TO DO:
There is material below. Print exactly the lines starting at the line with "have any adult-use" and ending at the line with "n is introduced", ends included, and no others.

DATA IN THIS EXERCISE:
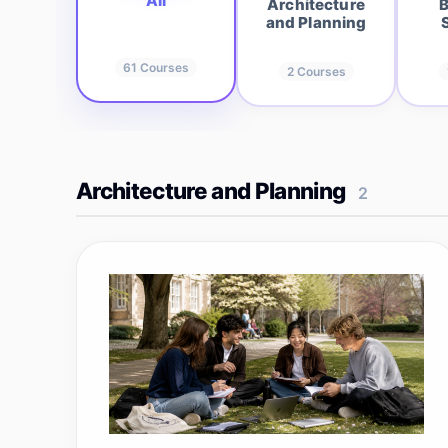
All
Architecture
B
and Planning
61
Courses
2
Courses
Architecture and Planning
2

==

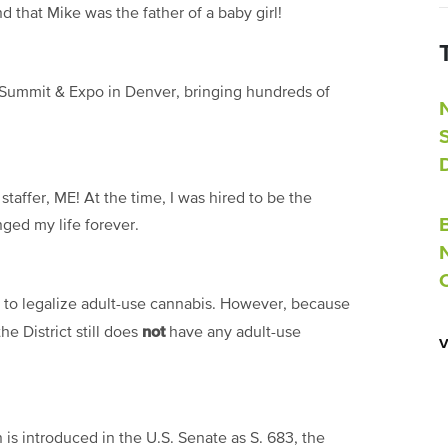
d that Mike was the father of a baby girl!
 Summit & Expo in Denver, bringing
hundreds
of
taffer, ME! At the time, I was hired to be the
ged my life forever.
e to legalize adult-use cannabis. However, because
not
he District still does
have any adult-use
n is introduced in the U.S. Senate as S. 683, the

FINISHED EXERCISE:
have any adult-use
n is introduced in the U.S. Senate as S. 683, the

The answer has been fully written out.